Proving $\int_{0}^{1}{1\over \sqrt[4]{\ln \left({1\over x}\right)+\ln^2\left({1\over x}\right)}}\cdot{\mathrm dx\over x}=\cdots$

Question

Consider this integral $(1)$

$$\int_{0}^{1}{1\over \sqrt[4]{\ln \left({1\over x}\right)+\ln^2\left({1\over x}\right)}}\cdot{\mathrm dx\over x}=-\Gamma\left(-{2\over 4}\right)\cdot{\Gamma\left({3\over 4}\right)\over \Gamma\left({1\over 4}\right)}\tag1$$

How can one prove $(1)$?

An attempt:

Rewrite $(1)$ as

$$\int_{0}^{1}(-\ln x+\ln^2(x))^{-1/4}\cdot{\mathrm dx\over x}\tag2$$

$u=\ln x \implies x\mathrm du =\mathrm dx$ then $(2)$ becomes

$$\int_{0}^{\infty}(u^2-u)^{-1/4}\mathrm du\tag3$$

May be we can split it into partial decomposition of fraction

$${1\over u^{1/4}(u-1)^{1/4}}={A\over u^{1/4}}+{B\over (u-1)^{1/4}}$$

Then $(3)$ becomes

$$\int_{0}^{\infty}{\color{red}{A\over u^{1/4}}}+{B\over (u-1)^{1/4}}\mathrm du\tag4$$

But the red part diverges, how else can we tackle $(1)?$

Answer 1

The given integral is divergent.

Let's consider $I=\displaystyle \int_{0}^1 {1\over \sqrt[4]{\ln \left({1\over x}\right)+\ln^2\left({1\over x}\right)}}\cdot{\mathrm dx\over x}$.
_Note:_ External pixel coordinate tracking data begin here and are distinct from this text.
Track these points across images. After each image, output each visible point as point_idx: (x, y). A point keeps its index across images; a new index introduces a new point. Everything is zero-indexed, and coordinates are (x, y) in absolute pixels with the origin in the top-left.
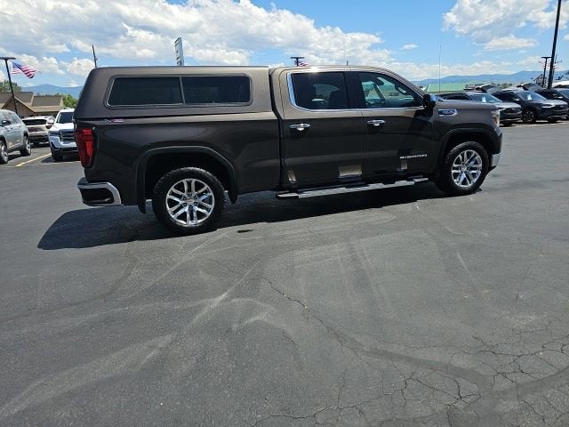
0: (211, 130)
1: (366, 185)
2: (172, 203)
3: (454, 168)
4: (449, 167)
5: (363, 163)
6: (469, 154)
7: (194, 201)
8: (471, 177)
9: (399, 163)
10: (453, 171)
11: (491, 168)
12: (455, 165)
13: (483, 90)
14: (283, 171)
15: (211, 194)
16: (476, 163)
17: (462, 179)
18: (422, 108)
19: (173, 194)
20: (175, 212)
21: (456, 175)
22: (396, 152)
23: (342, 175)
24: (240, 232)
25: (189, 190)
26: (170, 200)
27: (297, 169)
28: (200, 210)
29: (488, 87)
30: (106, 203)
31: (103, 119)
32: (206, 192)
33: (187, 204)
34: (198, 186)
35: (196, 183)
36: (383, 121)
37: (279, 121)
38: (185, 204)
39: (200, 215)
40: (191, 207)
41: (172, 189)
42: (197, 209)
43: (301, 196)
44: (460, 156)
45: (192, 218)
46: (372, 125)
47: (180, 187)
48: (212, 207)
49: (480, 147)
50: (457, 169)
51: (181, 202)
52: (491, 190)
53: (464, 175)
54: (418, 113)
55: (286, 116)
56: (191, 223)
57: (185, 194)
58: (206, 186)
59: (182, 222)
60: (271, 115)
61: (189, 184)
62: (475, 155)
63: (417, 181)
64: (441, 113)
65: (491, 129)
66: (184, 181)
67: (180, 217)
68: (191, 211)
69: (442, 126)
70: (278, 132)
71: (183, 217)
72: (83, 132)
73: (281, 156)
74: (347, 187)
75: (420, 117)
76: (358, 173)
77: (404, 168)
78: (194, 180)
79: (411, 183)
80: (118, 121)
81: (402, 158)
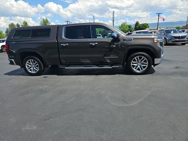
3: (133, 63)
4: (129, 62)
6: (140, 58)
7: (34, 66)
8: (142, 68)
14: (60, 59)
15: (38, 64)
16: (145, 62)
19: (28, 64)
20: (29, 69)
21: (134, 66)
22: (103, 55)
24: (44, 77)
25: (32, 63)
31: (11, 42)
33: (31, 66)
34: (34, 62)
36: (97, 43)
37: (58, 43)
40: (33, 68)
41: (27, 62)
42: (35, 68)
44: (135, 58)
45: (33, 71)
46: (92, 45)
48: (38, 68)
49: (147, 55)
58: (36, 62)
59: (31, 72)
62: (144, 58)
63: (113, 67)
66: (30, 60)
73: (59, 54)
74: (84, 67)
76: (89, 62)
78: (33, 60)
79: (111, 67)
80: (14, 42)
81: (105, 57)
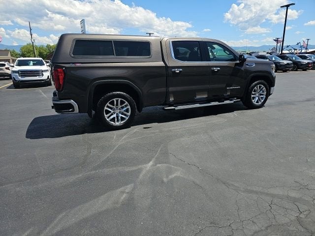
0: (131, 71)
1: (209, 103)
2: (107, 112)
4: (251, 94)
5: (208, 91)
6: (260, 87)
7: (119, 111)
8: (260, 99)
9: (226, 91)
10: (252, 96)
11: (270, 94)
12: (253, 93)
13: (250, 54)
14: (167, 95)
15: (129, 107)
16: (263, 92)
17: (256, 100)
18: (238, 62)
19: (108, 107)
20: (108, 117)
21: (254, 98)
22: (225, 85)
23: (198, 97)
24: (145, 128)
25: (117, 105)
26: (106, 110)
27: (175, 94)
28: (123, 116)
29: (253, 53)
30: (70, 111)
31: (69, 63)
32: (126, 106)
33: (115, 113)
34: (122, 103)
35: (121, 100)
36: (219, 69)
37: (166, 67)
38: (114, 113)
39: (122, 119)
40: (117, 114)
41: (108, 104)
42: (120, 115)
43: (176, 108)
44: (256, 88)
45: (118, 121)
46: (214, 70)
47: (112, 103)
48: (129, 114)
49: (266, 83)
50: (254, 94)
51: (112, 112)
52: (270, 106)
53: (257, 98)
54: (236, 64)
55: (170, 64)
56: (117, 124)
57: (115, 107)
58: (126, 103)
59: (112, 123)
60: (161, 64)
61: (117, 101)
62: (263, 88)
63: (235, 101)
64: (247, 65)
65: (270, 73)
66: (115, 100)
67: (111, 120)
68: (117, 117)
69: (248, 72)
70: (165, 73)
71: (113, 120)
72: (58, 71)
73: (167, 86)
74: (200, 104)
75: (237, 67)
76: (205, 96)
77: (229, 94)
78: (120, 99)
79: (232, 102)
80: (78, 65)
81: (228, 88)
By the change of variable $$ u=-\ln x, \quad du= - \frac{dx}x, $$ one gets $$ I=\displaystyle \int_0^{\infty} {1\over \sqrt[4]{u+u^2}}\cdot{\mathrm du} $$ but, as $u \to \infty$, one has $$ {1\over \sqrt[4]{u+u^2}} \sim{1\over \sqrt[4]{u^2}}=\frac1{u^{1/2}} $$ and the latter integrand gives a divergent integral near $\infty$.